Ада предупредила его в недавнем письме, что она «сильно переменилась – как в контурах, так и в колоритах». Она теперь носила корсет, подчеркивавший непривычную статность ее тела, облаченного в черное бархатное платье, ниспадающее свободными складками, одновременно эксцентричное и монашеское, какие предпочитала их мать. Волосы были острижены под пажа и выкрашены в блестящую бронзу. Ее шея и руки были все такими же нежно-бледными, но теперь на них появились незнакомые жилки и вздувшиеся вены. Она не пожалела косметического грима, чтобы скрыть морщины в углах полных карминовых губ и оттененных черным глаз, матовые райки которых теперь казались не столько таинственными, сколько близорукими из-за беспокойного трепета ее накрашенных ресниц. Ее улыбка обнажила золотую коронку на верхнем премоляре; у него была такая же, только с другой стороны. Отливавшая металлом челка огорчила его меньше, чем это бархатное вечернее платье, широкое внизу, с прямыми плечами, доходящее до самых щиколоток, с подбивкой на бедрах, призванной визуально уменьшить талию и скрыть с помощью преувеличения истинный очерк ее раздавшегося таза. Ничего не осталось от ее угловатой грации, и эта новая сочность и бархатное одеяние создавали впечатление раздраженно-величавой неприступности и защищенности. Он любил ее слишком нежно и непреклонно, чтобы терзаться постельными опасениями; но его чувства положительно не всколыхнулись – настолько, что он не испытывал никакого побуждения (когда они чокнулись сверкающими бокалами шампанского, имитируя брачный танец озерных чомг) сразу же после ужина привлекать свою мужскую гордость к нерешительному объятию. Если это именно то, что от него ожидалось, то очень жаль; но еще хуже, если ничего такого не ожидалось. В их прошлые свидания скованность, привычная, как тупая боль после глубоких ран, нанесенных хирургическим вмешательством судьбы, очень скоро поглощалась любовным жаром, и само бурление жизни снова и снова выручало их.
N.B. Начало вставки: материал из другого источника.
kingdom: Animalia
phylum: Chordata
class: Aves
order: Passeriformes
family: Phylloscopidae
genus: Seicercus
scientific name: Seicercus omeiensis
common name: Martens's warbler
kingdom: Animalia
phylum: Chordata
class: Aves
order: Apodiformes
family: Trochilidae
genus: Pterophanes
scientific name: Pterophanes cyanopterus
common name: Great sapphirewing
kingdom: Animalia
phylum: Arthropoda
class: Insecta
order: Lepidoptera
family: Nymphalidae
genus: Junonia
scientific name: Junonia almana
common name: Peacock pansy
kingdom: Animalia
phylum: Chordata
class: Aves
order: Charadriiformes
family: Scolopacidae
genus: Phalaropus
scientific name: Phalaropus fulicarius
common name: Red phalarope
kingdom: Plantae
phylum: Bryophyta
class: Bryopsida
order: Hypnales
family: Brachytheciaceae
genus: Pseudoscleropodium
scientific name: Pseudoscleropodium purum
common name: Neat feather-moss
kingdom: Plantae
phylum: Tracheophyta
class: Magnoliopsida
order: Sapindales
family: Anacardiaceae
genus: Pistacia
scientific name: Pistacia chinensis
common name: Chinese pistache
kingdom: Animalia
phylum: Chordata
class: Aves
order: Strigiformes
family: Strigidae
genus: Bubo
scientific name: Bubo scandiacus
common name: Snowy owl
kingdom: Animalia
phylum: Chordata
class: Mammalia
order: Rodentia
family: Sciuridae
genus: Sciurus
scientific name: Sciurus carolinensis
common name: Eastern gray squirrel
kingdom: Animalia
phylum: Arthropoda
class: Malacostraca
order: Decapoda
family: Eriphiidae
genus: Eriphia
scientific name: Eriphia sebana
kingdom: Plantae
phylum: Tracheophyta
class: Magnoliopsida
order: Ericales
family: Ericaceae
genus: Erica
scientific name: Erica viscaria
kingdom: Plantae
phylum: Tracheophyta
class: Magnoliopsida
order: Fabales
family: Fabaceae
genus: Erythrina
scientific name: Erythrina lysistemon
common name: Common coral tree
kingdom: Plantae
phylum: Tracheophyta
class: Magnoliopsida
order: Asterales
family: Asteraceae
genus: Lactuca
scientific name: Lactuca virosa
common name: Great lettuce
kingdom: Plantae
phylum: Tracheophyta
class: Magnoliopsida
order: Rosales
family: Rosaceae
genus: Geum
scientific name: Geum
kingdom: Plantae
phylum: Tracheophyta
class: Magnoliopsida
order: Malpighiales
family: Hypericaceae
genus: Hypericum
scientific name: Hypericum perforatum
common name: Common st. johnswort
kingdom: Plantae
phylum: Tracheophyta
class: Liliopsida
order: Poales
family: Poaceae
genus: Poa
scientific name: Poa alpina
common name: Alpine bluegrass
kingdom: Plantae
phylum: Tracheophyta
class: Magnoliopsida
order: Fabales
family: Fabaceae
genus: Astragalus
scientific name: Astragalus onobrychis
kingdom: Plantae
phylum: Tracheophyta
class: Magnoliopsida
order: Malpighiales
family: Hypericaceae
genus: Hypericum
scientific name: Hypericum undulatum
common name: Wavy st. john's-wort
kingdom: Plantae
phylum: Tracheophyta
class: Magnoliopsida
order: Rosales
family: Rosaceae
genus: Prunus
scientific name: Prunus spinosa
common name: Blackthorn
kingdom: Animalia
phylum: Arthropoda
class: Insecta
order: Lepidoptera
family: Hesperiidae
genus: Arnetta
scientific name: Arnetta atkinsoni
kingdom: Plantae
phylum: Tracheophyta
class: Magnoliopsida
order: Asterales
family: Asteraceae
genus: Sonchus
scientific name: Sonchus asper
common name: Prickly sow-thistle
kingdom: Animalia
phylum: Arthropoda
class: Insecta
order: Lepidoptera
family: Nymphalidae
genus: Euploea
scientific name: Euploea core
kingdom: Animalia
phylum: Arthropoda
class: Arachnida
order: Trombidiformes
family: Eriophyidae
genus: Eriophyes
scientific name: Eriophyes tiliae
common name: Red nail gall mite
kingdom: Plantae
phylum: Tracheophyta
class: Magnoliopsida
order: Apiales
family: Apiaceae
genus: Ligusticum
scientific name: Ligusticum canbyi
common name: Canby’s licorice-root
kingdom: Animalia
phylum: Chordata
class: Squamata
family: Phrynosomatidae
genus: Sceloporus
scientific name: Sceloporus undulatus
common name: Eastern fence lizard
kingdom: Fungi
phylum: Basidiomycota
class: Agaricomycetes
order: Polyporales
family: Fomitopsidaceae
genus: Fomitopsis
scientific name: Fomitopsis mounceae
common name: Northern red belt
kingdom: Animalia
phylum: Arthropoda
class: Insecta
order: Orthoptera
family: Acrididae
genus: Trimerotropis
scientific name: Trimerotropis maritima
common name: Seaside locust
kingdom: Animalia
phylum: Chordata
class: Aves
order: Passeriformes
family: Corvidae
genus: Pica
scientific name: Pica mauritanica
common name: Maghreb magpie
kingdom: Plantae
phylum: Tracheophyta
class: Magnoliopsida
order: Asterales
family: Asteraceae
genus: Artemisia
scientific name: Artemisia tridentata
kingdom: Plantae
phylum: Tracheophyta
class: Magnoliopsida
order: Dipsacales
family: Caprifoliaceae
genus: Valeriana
Теперь они были предоставлены самим себе.

Обыденность их застольного разговора, вернее, его угрюмого монолога казалась ему определенно унизительной. Он обстоятельно поведал – беря приступом ее вежливое молчание, хлюпая по лужицам пауз, ненавидя себя, – что проделал долгий и трудный путь, что плохо спал, что работал над исследованием природы Времени, предметом, предполагающим схватку с осьминогом собственного рассудка. Она взглянула на ручные часики.

«То, о чем я рассказываю, – сказал он резко, – не имеет ничего общего с часами».

Официант принес кофе. Она улыбнулась, и он сообразил, что ее улыбка была вызвана разговором за соседним столом, где только что пришедший англичанин, грузный и мрачный, принялся обсуждать с метрдотелем меню.